House Republicans, in the first act of their tenure in the majority, voted on Monday to rescind nearly $71 billion of the $80 billion that the previously Democratic-controlled Congress allocated to the IRS through the so-called Inflation Reduction Act.
The House passed the bill 221-210 along party lines, though the cancellation of funds will likely not make it past the Democratic majority in the Senate. The bill is part of House Republicans' campaign promise to "hold the administration accountable."
The Inflation Reduction Act, passed in August, allocated $80 billion to more than double the IRS workforce, which would make the agency larger than the Pentagon, State Department, FBI, and Border Patrol combined. Proponents of the bill argued that better IRS audits and scrutiny would target wealthy corporations that hide their income.
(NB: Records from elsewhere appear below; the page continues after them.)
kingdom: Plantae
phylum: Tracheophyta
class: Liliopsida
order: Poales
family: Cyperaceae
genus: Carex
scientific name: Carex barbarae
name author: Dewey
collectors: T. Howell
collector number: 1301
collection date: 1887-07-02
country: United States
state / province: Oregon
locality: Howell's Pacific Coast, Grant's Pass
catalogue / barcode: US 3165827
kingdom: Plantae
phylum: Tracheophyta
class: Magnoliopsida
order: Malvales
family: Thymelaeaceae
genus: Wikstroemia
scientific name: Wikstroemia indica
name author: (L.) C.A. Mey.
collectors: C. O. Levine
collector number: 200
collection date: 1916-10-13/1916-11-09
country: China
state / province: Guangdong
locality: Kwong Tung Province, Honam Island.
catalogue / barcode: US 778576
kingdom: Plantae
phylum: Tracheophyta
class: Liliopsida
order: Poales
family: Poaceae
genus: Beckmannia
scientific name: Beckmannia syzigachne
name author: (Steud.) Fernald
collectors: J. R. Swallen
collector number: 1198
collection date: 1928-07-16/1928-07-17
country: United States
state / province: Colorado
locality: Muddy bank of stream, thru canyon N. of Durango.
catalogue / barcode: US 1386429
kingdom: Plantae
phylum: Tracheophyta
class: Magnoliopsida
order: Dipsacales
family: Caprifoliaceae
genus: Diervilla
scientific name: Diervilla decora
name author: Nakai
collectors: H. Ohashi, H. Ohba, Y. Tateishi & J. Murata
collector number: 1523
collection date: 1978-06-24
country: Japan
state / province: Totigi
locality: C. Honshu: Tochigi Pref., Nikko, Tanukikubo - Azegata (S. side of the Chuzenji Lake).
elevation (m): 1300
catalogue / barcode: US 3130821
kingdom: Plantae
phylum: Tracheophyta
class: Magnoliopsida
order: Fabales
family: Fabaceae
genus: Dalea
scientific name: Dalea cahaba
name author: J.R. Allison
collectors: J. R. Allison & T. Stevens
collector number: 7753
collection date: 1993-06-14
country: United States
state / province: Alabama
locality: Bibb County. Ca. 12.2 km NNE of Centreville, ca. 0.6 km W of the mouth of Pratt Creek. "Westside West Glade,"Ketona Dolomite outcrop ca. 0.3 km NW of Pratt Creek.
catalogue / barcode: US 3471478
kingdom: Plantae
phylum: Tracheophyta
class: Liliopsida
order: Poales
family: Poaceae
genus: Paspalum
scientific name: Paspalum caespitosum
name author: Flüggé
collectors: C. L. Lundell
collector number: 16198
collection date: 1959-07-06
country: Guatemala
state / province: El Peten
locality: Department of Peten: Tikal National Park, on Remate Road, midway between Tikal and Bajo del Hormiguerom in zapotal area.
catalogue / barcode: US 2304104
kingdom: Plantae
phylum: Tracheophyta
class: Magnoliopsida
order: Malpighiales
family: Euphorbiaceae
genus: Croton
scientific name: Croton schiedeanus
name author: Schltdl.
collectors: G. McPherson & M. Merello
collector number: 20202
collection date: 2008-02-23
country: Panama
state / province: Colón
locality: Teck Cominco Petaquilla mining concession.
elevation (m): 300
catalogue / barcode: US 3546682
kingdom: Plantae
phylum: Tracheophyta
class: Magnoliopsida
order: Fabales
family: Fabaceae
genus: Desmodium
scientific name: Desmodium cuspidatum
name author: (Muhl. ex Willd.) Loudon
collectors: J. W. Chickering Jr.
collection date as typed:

According to a study from the nonpartisan Joint Committee on Taxation, the majority of the new revenue gained from IRS audits will actually come from those making less than $200,000 a year.
President Joe Biden in a statement Monday dismissed the Republicans' act, calling it "a reckless bill." Democrats argue that vetoing the funds only aids large corporations and puts more of the burden on middle-class Americans.
"With their first economic legislation of the new Congress, House Republicans are making clear that their top economic priority is to allow the rich and multibillion-dollar corporations to skip out on their taxes, while making life harder for ordinary, middle-class families that pay the taxes they owe," the White House said.
A Syracuse University study found, however, that in 2022 those who made below $25,000 were at least 550 percent more likely to be audited by the IRS than the average taxpayer.
"The IRS does not need a raise—it needs a reckoning," Rep. Jason Smith (R., Mo.), the recently elected chairman of the powerful House Ways and Means Committee, said about the bill.
Rep. Jeff Duncan (R., S.C.) said the money Democrats provided to the IRS had one purpose: "to go after small businesses [and] hard-working Americans to try to raise money for … reckless spending that has caused $31 trillion in debt in this nation."